Ionic, Covalent, and Metallic Bonds: Properties

Posted on Mar 12, 2025 in Chemistry

Ionic Bonds

Ionic bond: A transfer of electrons between a metal and a nonmetal, both achieving a stable configuration. It consists of the union of atoms with opposite electrical charges, held together by forces of electrostatic attraction. This attraction occurs in three dimensions, forming a compact, three-dimensional, neutral lattice of alternating cations and anions.

Properties of Ionic Compounds

  • Solid substances at room temperature, existing in a crystal lattice.
  • Very high melting and boiling points, due to strong electrostatic forces.
  • To melt or dissolve, the crystal lattice must be broken, which is very stable due to the electrostatic attraction between ions of opposite sign. The higher the absolute value of the lattice energy (UR), the higher the melting and boiling points.
  • Low compressibility, making them hard and brittle. They are hard because of the intense electrostatic attractions; to scratch them, bonds must be broken, overcoming the electrostatic attraction. Therefore, they will be harder if the electrostatic attraction is stronger (+ Stable, + UR, + Hard). They are brittle because sliding layers upon each other causes ions with the same sign to face each other, resulting in electrostatic repulsion and breaking the network.
  • Soluble in polar solvents (like water). When introduced into the solvent, the small charges are immediately surrounded by it, breaking the lattice. They will be more soluble at lower values of UR.
  • Electrical and thermal conductivity is not present in their natural state. In solids, cations and ions are maintained in a fixed position and cannot move. They only conduct electricity when melted or in solution.

Covalent Bonds

Covalent bonds: A bond between atoms justified by electron sharing. They have less energy than two isolated atoms; their formation releases energy.

Polarity

  • Nonpolar bond: If the atoms are the same or have similar electronegativities, the electron pair is in the middle of both.
  • Polar bond: If electronegativities are different.
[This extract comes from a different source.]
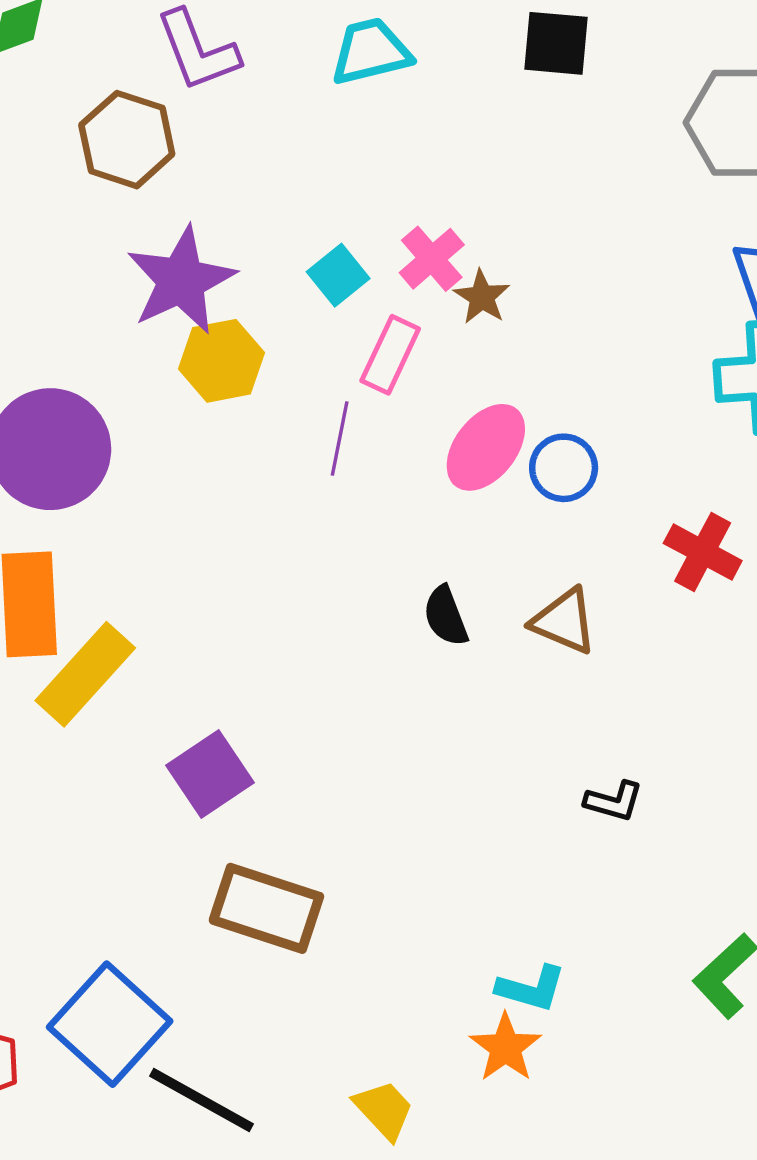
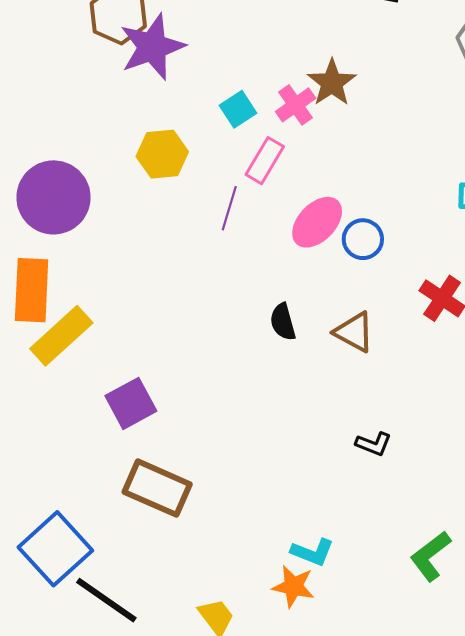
purple star: (181, 280) -> (152, 47), moved
brown star: (482, 297) -> (332, 83), moved, size x1.4
orange star: (505, 1048) -> (293, 586), turned -30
Properties of Covalent Substances

Atomic Substances

  • At room temperature, they are crystalline solids with high melting points. To melt them, the lattice of covalent bonds would have to be broken.
  • Just driving the C (graphite), as there is electronic mobility through the links between layers.
  • Not soluble in water, being compact.

Molecular Substances

  • At room temperature, they can be solids, liquids, or gases.
  • Low melting and boiling points, as to melt them, only the intermolecular forces need to be broken, never the covalent bond.
  • Do not conduct electricity, except for very polar aqueous solutions.
  • Nonpolar molecular compounds (like gasoline) are soluble in apolar substances (like benzene).
  • Polar covalent compounds dissolve in polar solvents (like water or ethyl alcohol).

Metallic Bonds

Metallic Bond: Compact packaging.

Properties of Metallic Substances

  • Metallic crystal lattice, where cations are perfectly ordered in space and electrons move freely throughout the crystal. The crystal structures are mainly cubic or hexagonal.
  • High electrical and thermal conductivity, due to the high mobility of valence electrons.
  • High deformability, as any plane can be moved without ever facing cations, making them ductile and malleable.
  • Higher melting and boiling points, as the atoms are bound very strongly, requiring a lot of energy to separate them.
  • High density; the mass is very large compared to the volume.
  • Electron emission or photoelectric effect.

Intermolecular Forces

  • Van der Waals forces: Present in polar molecules like HCl, PH3, H2S, and CO.
  • Hydrogen bond: Occurs in polar molecules with a hydrogen atom and a small, highly electronegative atom (N, O, F). It is the strongest type of intermolecular bond.

Born-Haber Cycle

The Born-Haber Cycle describes, from an energy standpoint, ionic bond formation and all the intermediate steps needed to form one mole of an ionic compound from its elements in their most stable state (lowest energy).

Lattice Energy

Lattice energy is the energy released in the process of ionic bond formation from ions in a gaseous state. It is what justifies this process thermodynamically.

Summary of Bond Types

  • Ionic bond: Non-metals reach a noble gas configuration, and metals achieve it by gaining or losing electrons in their valence level.
  • Covalent bond: Atoms reach the electronic octet by sharing electron pairs. Occurs between non-metals and non-metals with hydrogen.
  • Metallic bond: Atoms achieve noble gas configuration by transferring their valence electrons and becoming cations, forming a lattice.